**Exercise brief:** Both the line below containing "schema and data" and the line containing "Set up a MySQL database", along with every line between them, should be repeated exactly; no other line belongs in the answer.
**********
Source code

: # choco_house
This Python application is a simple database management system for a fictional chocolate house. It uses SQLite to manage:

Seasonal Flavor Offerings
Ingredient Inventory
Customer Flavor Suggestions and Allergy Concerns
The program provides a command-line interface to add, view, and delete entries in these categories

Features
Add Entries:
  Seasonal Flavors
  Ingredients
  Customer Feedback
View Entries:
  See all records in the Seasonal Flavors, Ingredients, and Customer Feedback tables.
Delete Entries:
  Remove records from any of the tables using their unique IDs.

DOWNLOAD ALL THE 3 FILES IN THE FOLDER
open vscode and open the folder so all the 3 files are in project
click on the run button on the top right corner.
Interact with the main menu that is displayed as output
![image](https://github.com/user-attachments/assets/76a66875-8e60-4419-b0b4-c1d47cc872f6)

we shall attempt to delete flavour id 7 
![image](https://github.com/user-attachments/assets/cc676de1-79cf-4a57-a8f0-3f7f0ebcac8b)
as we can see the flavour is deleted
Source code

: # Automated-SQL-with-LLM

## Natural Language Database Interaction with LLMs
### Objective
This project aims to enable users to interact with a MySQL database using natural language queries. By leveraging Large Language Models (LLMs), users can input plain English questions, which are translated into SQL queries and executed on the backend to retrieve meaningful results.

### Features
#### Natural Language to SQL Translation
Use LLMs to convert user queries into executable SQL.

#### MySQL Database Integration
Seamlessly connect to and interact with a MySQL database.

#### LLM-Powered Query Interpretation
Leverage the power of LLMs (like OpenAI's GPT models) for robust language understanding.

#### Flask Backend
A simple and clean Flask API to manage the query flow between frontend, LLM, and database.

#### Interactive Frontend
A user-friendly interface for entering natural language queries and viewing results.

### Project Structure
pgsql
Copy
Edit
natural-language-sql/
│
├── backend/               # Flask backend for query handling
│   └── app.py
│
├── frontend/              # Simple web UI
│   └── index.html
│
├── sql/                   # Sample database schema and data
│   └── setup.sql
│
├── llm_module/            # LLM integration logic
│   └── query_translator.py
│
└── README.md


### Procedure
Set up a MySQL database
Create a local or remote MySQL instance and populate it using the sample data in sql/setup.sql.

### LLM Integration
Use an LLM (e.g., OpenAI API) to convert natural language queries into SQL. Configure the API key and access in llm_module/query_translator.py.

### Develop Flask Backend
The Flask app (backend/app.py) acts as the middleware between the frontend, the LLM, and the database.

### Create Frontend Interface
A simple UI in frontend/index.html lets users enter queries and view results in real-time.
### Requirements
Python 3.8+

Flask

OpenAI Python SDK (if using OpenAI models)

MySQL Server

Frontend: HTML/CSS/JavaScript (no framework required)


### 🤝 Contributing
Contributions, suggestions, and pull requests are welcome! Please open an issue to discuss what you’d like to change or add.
**********
**Worked solution:**
├── sql/                   # Sample database schema and data
│   └── setup.sql
│
├── llm_module/            # LLM integration logic
│   └── query_translator.py
│
└── README.md


### Procedure
Set up a MySQL database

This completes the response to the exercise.